Lin Kang, Zhang Chengyun, Bai Renren, Duan Hongliang
College of Pharmaceutical Sciences, Zhejiang University of Technology, Hangzhou 310014, PR China.
AI department, Shanghai Highslab Therapeutics. Inc, Shanghai 201203, China.
J Med Chem. 2025 Jun 12;68(11):10577-10598. doi: 10.1021/acs.jmedchem.5c00712. Epub 2025 Jun 4.
Cyclic peptides have emerged as promising modulators of protein-protein interactions due to their unique pharmacological properties and ability to target extensive flat binding interfaces. However, traditional strategies for developing cyclic peptides are often hindered by significant resource constraints. Recent advancements in computational techniques and artificial intelligence-driven methodologies have significantly enhanced the cyclic peptide drug discovery pipeline, while breakthroughs in automated synthesis platforms have accelerated experimental validation, presenting transformative potential for pharmaceutical innovation. In this review, we examine state-of-the-art computational and artificial intelligence-driven strategies that address challenges such as peptide flexibility, limited data availability, and complex conformational landscapes. We discuss how the integration of physics-based simulations with deep learning techniques is redefining the design and optimization of cyclic peptide therapeutics and propose future perspectives to advance the precision and efficiency of cyclic peptide drug development, ultimately offering innovative solutions to unmet medical needs.
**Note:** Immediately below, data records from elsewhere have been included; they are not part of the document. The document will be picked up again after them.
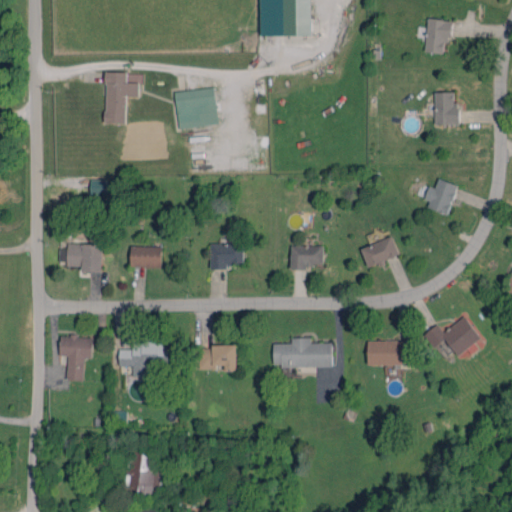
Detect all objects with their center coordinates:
building: (285, 17)
building: (438, 33)
road: (157, 67)
building: (118, 95)
building: (196, 107)
building: (446, 108)
building: (98, 186)
building: (441, 196)
road: (21, 246)
building: (380, 250)
building: (226, 254)
building: (82, 255)
building: (146, 255)
building: (307, 255)
road: (37, 256)
building: (508, 284)
road: (373, 302)
building: (455, 335)
building: (389, 351)
building: (76, 353)
building: (302, 353)
building: (218, 356)
building: (145, 357)
building: (142, 474)
building: (146, 508)
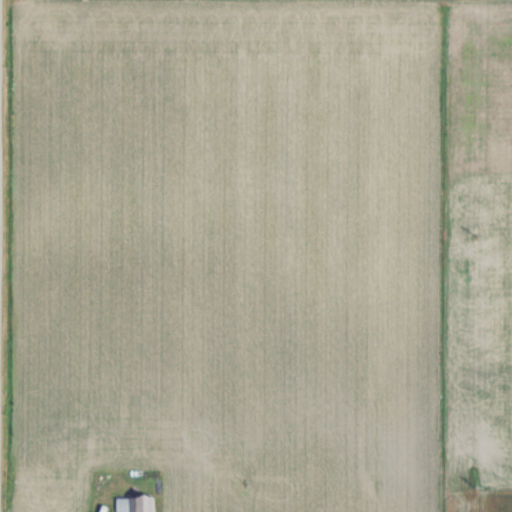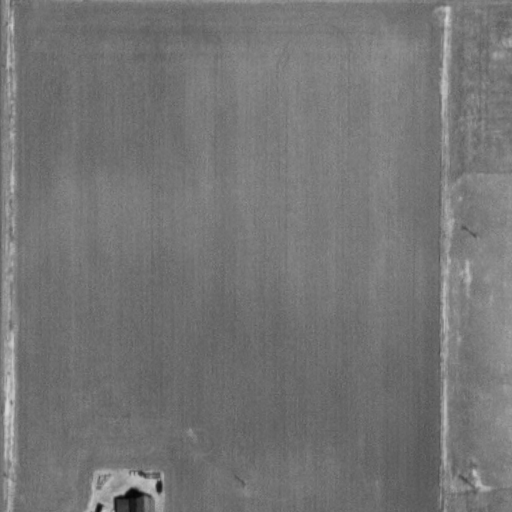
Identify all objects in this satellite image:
building: (134, 504)
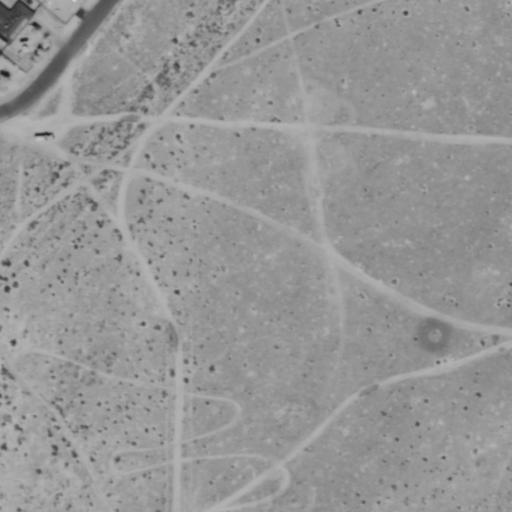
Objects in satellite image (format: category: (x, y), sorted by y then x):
building: (12, 21)
building: (12, 22)
road: (58, 62)
road: (256, 123)
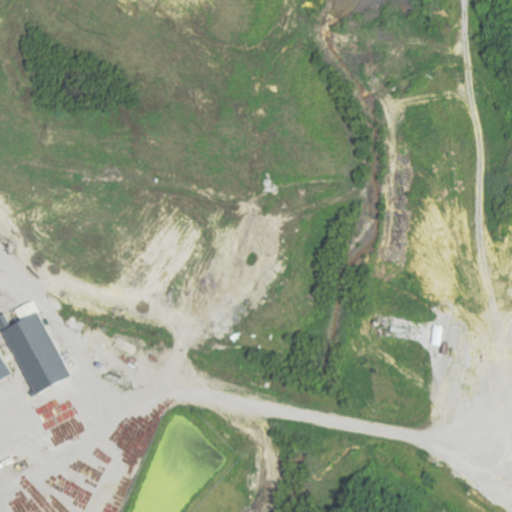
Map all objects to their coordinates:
road: (464, 153)
building: (3, 306)
building: (45, 349)
building: (7, 365)
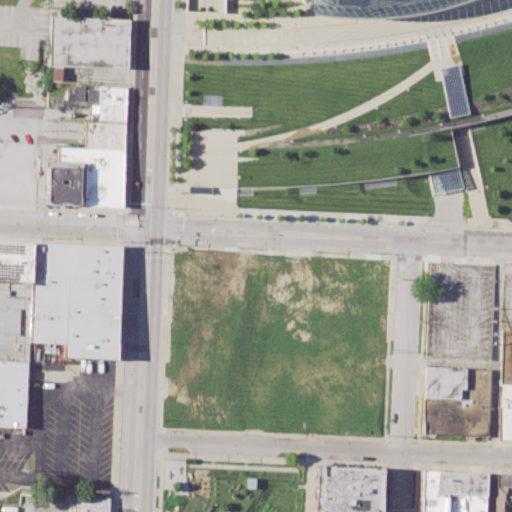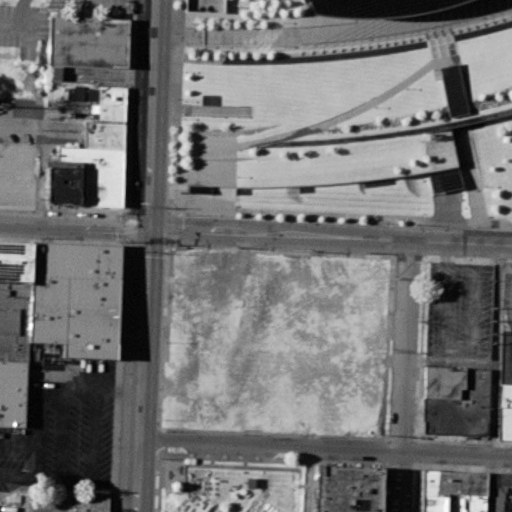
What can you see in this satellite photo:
road: (483, 0)
parking lot: (89, 3)
building: (370, 6)
street lamp: (175, 7)
building: (362, 7)
road: (347, 21)
parking lot: (23, 28)
road: (333, 32)
building: (86, 42)
building: (87, 42)
road: (442, 46)
street lamp: (183, 70)
building: (7, 72)
building: (55, 73)
street lamp: (172, 99)
building: (101, 100)
street lamp: (183, 100)
building: (103, 101)
road: (128, 104)
road: (178, 104)
parking lot: (341, 109)
parking lot: (72, 110)
street lamp: (212, 119)
street lamp: (241, 119)
parking lot: (20, 120)
street lamp: (184, 122)
road: (322, 124)
parking lot: (63, 136)
building: (99, 163)
building: (88, 169)
building: (63, 182)
road: (474, 187)
street lamp: (169, 189)
road: (448, 205)
road: (61, 206)
road: (203, 209)
street lamp: (184, 214)
road: (325, 214)
street lamp: (219, 216)
street lamp: (247, 217)
street lamp: (286, 219)
road: (447, 219)
street lamp: (309, 220)
road: (473, 220)
street lamp: (351, 221)
road: (74, 224)
street lamp: (386, 224)
street lamp: (416, 224)
street lamp: (476, 227)
road: (497, 227)
traffic signals: (149, 228)
street lamp: (39, 236)
road: (330, 238)
road: (61, 240)
street lamp: (117, 240)
road: (170, 246)
street lamp: (165, 253)
road: (444, 254)
road: (146, 255)
road: (374, 255)
road: (408, 256)
road: (468, 257)
building: (13, 261)
street lamp: (459, 276)
building: (72, 297)
parking lot: (507, 297)
street lamp: (458, 306)
building: (53, 308)
parking lot: (459, 309)
building: (12, 319)
street lamp: (457, 336)
street lamp: (160, 341)
road: (440, 342)
road: (420, 349)
road: (495, 349)
street lamp: (390, 350)
road: (404, 375)
road: (117, 380)
road: (53, 389)
road: (80, 390)
building: (12, 392)
building: (454, 401)
building: (453, 402)
building: (504, 412)
road: (40, 415)
street lamp: (158, 418)
parking lot: (69, 425)
road: (160, 429)
road: (186, 429)
street lamp: (238, 433)
street lamp: (387, 433)
road: (63, 434)
road: (94, 435)
street lamp: (317, 436)
road: (160, 438)
road: (401, 439)
road: (19, 441)
road: (464, 441)
street lamp: (464, 443)
road: (324, 448)
parking lot: (11, 456)
street lamp: (158, 458)
road: (271, 458)
road: (38, 459)
street lamp: (190, 459)
road: (213, 460)
street lamp: (216, 460)
street lamp: (249, 461)
road: (246, 462)
street lamp: (285, 463)
road: (400, 464)
road: (242, 466)
road: (415, 466)
road: (442, 468)
road: (19, 476)
road: (65, 479)
road: (307, 480)
road: (159, 483)
road: (488, 483)
park: (230, 486)
road: (279, 486)
road: (381, 487)
road: (211, 489)
building: (342, 489)
building: (345, 489)
road: (254, 491)
building: (450, 491)
building: (451, 491)
building: (502, 493)
building: (90, 503)
building: (90, 504)
building: (511, 509)
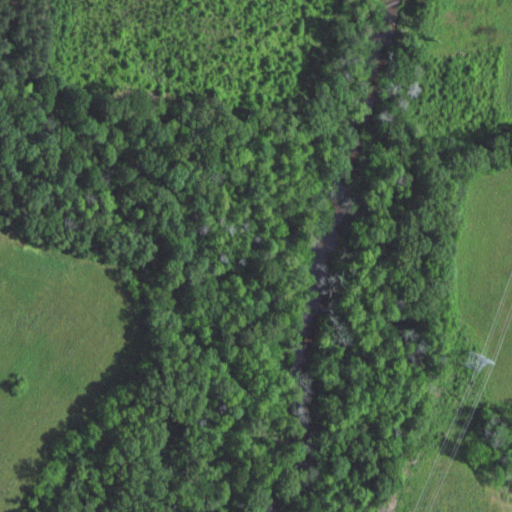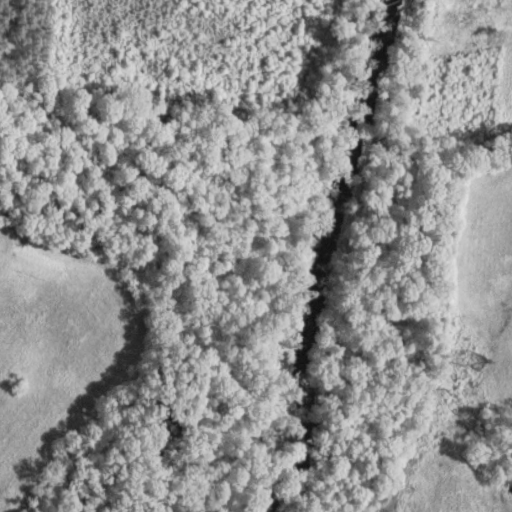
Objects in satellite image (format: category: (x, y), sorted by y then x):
power tower: (479, 368)
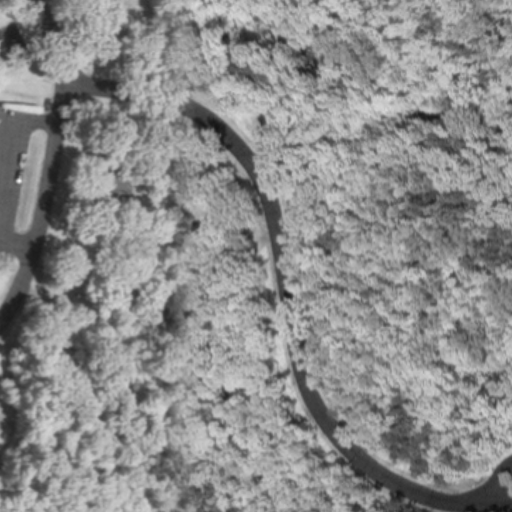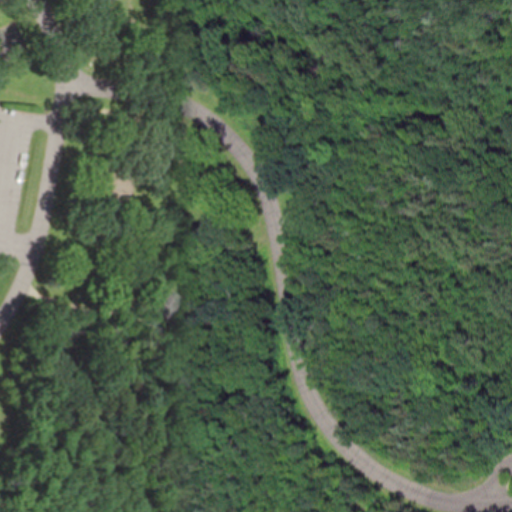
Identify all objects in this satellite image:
road: (52, 37)
road: (5, 173)
parking lot: (13, 174)
road: (45, 205)
park: (256, 256)
road: (280, 268)
building: (166, 303)
road: (487, 485)
road: (485, 505)
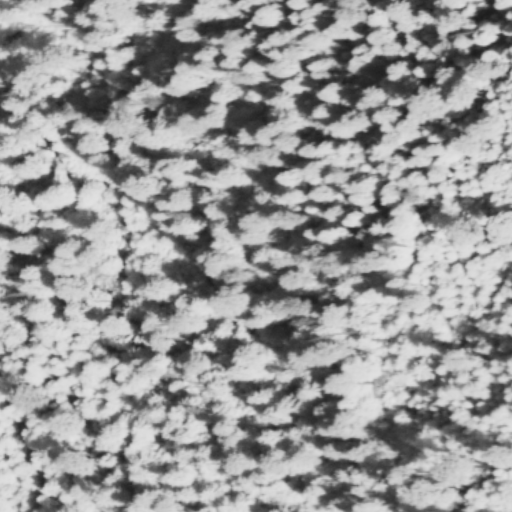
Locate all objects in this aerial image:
road: (31, 446)
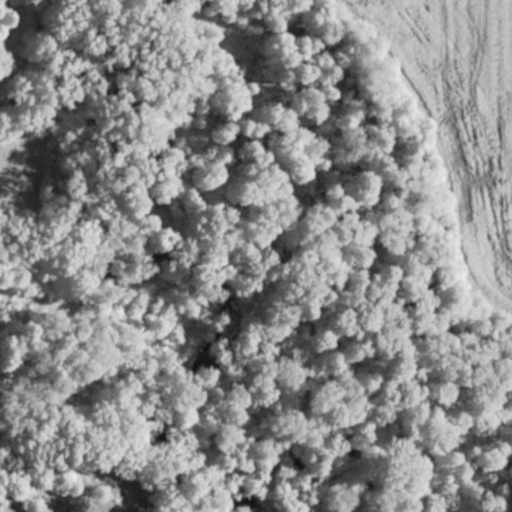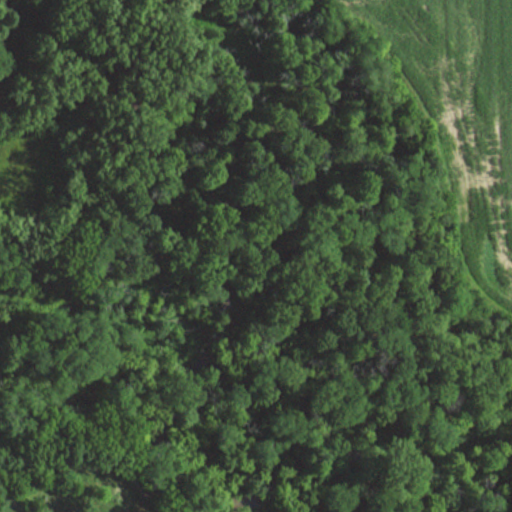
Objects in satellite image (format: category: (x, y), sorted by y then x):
crop: (452, 117)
由于其独特的药理特性以及靶向广泛平面结合界面的能力,环肽已成为蛋白质-蛋白质相互作用的有前景的调节剂。然而,开发环肽的传统策略常常受到大量资源限制的阻碍。计算技术和人工智能驱动方法的最新进展显著增强了环肽药物发现流程,而自动化合成平台的突破加速了实验验证,为药物创新展现出变革潜力。在本综述中,我们研究了最先进的计算和人工智能驱动策略,这些策略应对了诸如肽的灵活性、有限的数据可用性和复杂的构象格局等挑战。我们讨论了基于物理的模拟与深度学习技术的整合如何重新定义环肽疗法的设计和优化,并提出了推进环肽药物开发的精度和效率的未来展望,最终为未满足的医疗需求提供创新解决方案。